YOUR GOAL: In the listing, find every line that has the string "COLOR" and copy it.

RECORD SET:
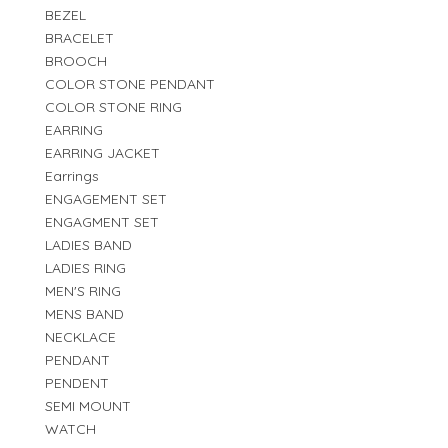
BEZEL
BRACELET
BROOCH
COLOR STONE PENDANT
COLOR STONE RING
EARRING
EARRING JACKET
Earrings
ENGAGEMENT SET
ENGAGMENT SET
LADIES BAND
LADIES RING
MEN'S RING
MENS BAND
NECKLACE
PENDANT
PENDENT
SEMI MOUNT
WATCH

---

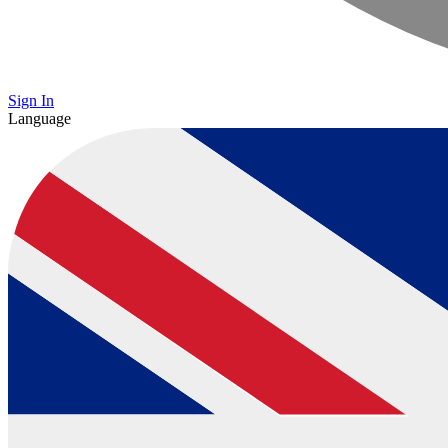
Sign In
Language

TASK RESPONSE:
COLOR STONE PENDANT
COLOR STONE RING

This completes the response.